Governo institui 19 de março como Dia Estadual em Memória das vítimas da pandemia do coronavírus

Governo institui 19 de março como Dia Estadual em Memória das vítimas da pandemia do coronavírus

30 de junho de 2021 Off Por Roberta Vilanova

Três meses após a perda do pai, Francisco Sérgio, o que resta para a nutricionista Paula Fernanda são as lembranças e a saudade

A edição desta quarta-feira (30) do Diário Oficial do Estado (DOE) traz sancionada a lei 9.284, que institui o “Dia Estadual em Memória das Pessoas que faleceram em decorrência da COVID-19 durante a pandemia do coronavírus”, a ser lembrado, anualmente, no dia 19 de março, data em que foi registrada a primeira morte em decorrência da contaminação pela doença no Pará. A proposição foi aprovada pela Assembleia Legislativa (Alepa) e sancionada pelo governador Helder Barbalho, e a data passa a fazer parte do calendário oficial de eventos.

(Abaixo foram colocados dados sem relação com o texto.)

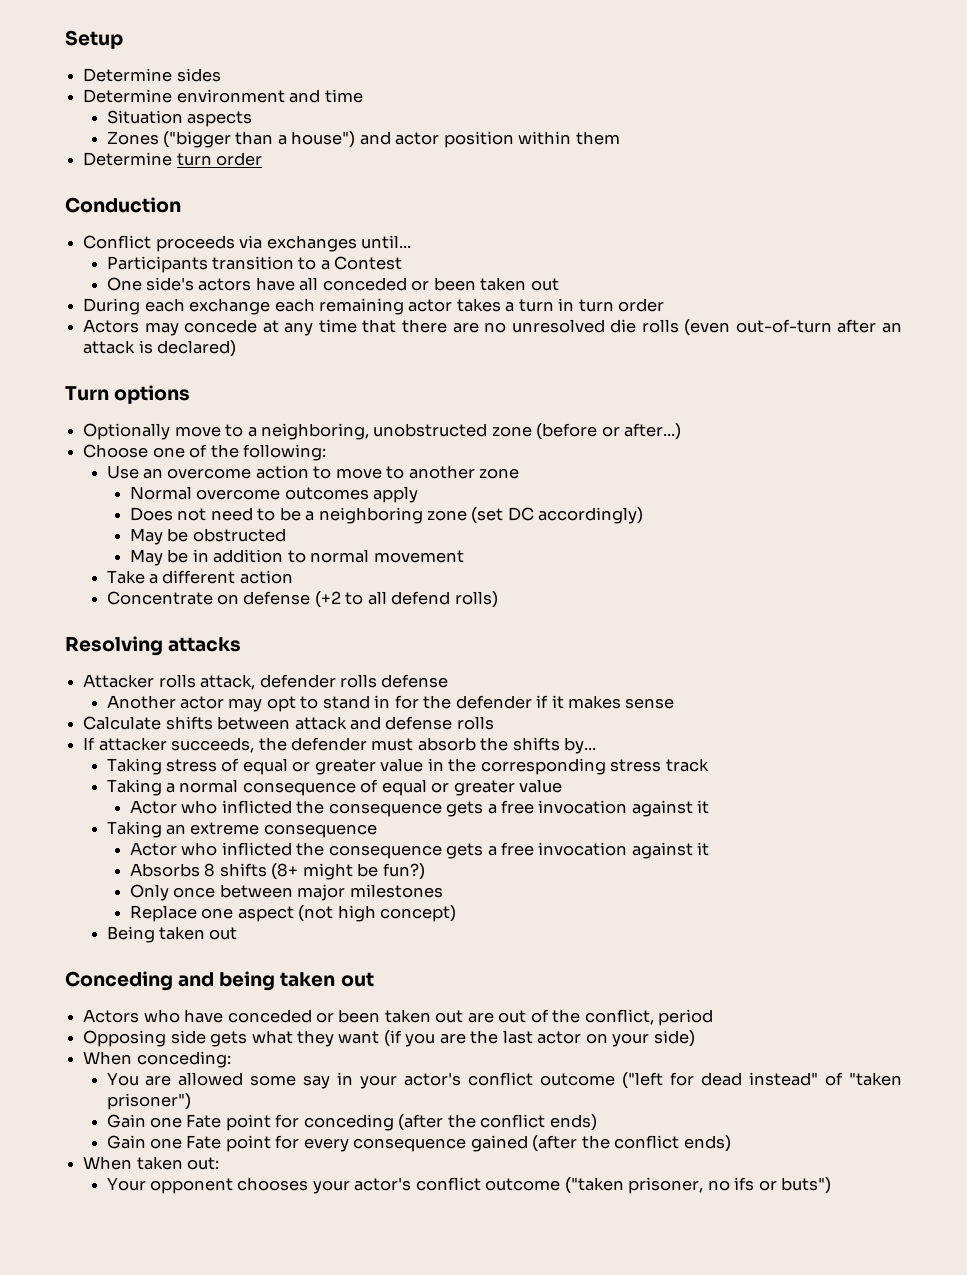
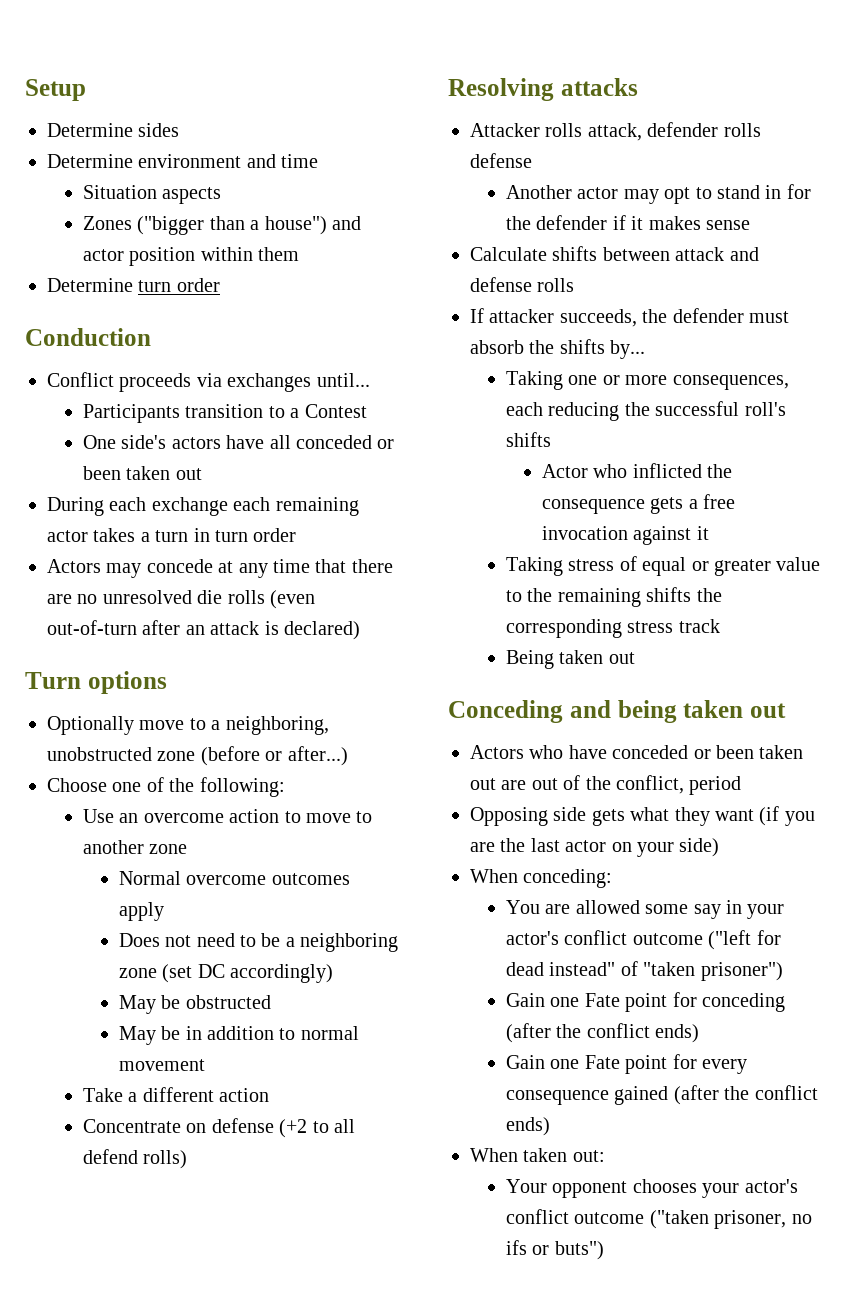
[165,758,709,775] [106,779,563,796] stress of equal or greater value in the corresponding stress track // Taking a normal consequence of equal or greater value -> [568,375,789,390] [505,401,786,421] [505,432,551,447] one or more consequences, each reducing the successful roll's shifts
[165,822,377,838] [129,842,710,859] [129,863,425,880] [129,884,443,901] [129,905,457,922] an extreme consequence // Actor who inflicted the consequence gets a free invocation against it // Absorbs 8 shifts (8+ might be fun?) // Only once between major milestones // Replace one aspect (not high concept) -> [568,556,821,576] [505,587,722,607] [505,619,720,638] stress of equal or greater value to the remaining shifts the corresponding stress track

O pai da nutricionista Paula Fernanda de Souza, 25 anos, foi uma das milhares de pessoas que serão lembrados como vítimas da pandemia. O analista financeiro Francisco Sérgio Sales Andrade, de 61 anos, faleceu em março deste ano, e a filha admite que é muito difícil até mesmo falar sobre o luto, principalmente em meio a um cenário pandêmico de fim ainda incerto.

“Perdi meu pai há exatos três meses, e por mais que a dor seja enorme, é o que aos poucos vai sendo transformada em força para que continuemos honrando não só a nossa trajetória, mas também a da pessoa que partiu. É extremamente revoltante que estejamos falando sobre mortes evitáveis desde o início dessa crise sanitária enfrentada por nós. Ao mesmo tempo, é reconfortante que tenhamos um governador humano e comprometido com a população”, reconhece a nutricionista.

A proposição parlamentar tem objetivo não apenas de destacar a lembrança desse período doloroso, mas de propor reflexão a fim de que escolhas mais seguras sejam feitas futuramente, seja no planejamento público, seja em termos de empatia e solidariedade diante de momentos de crise.

“O dia instituído para lembrarmos das pessoas que faleceram devido à pandemia é uma maneira de homenagearmos todos os paraenses que sempre ficarão em nossa memória e em nossos sentimentos, motivando esforço e perseverança para superarmos esse cenário tão difícil para o nosso povo e continuarmos vigilantes pela saúde pública do Estado”, atenta o titular da Secretaria de Estado de Saúde Pública (Sespa), Rômulo Rodovalho.

Afonso Henrique relembra a presença do pai, Ermenegildo Silva (2a pessoa em pé à esquerda), em momentos especiais, como na celebração do casamento dele

O auxiliar de escritório Afonso Henrique Silva, 30 anos, perdeu o pai em um dos piores momentos da pandemia, em abril de 2020. Ermenegildo Silva, tinha 53 anos e fazia parte do dito “grupo de risco”. O quadro evoluiu muito rápido, e por se tratar de um momento crítico na saúde pública, em que não havia leitos disponíveis nem nas enfermarias, o pai de Afonso, quando conseguiu internação, foi admitido na Unidade de Pronto Atendimento (UPA) do Icuí-Guajará, em estado avançado de insuficiência respiratória, e não resistiu.

“Foi tanta dor e revolta com tudo… o medo das pessoas sem ter informação segura. Vendo nossa atual situação, avançada em recursos e informação, a esperança renasce e a certeza de que dias melhores virão é real. Ter um dia para lembrar de tantas vítimas traz conforto. Essas pessoas não podem ser esquecidas, nada disso pode ser esquecido”, analisa.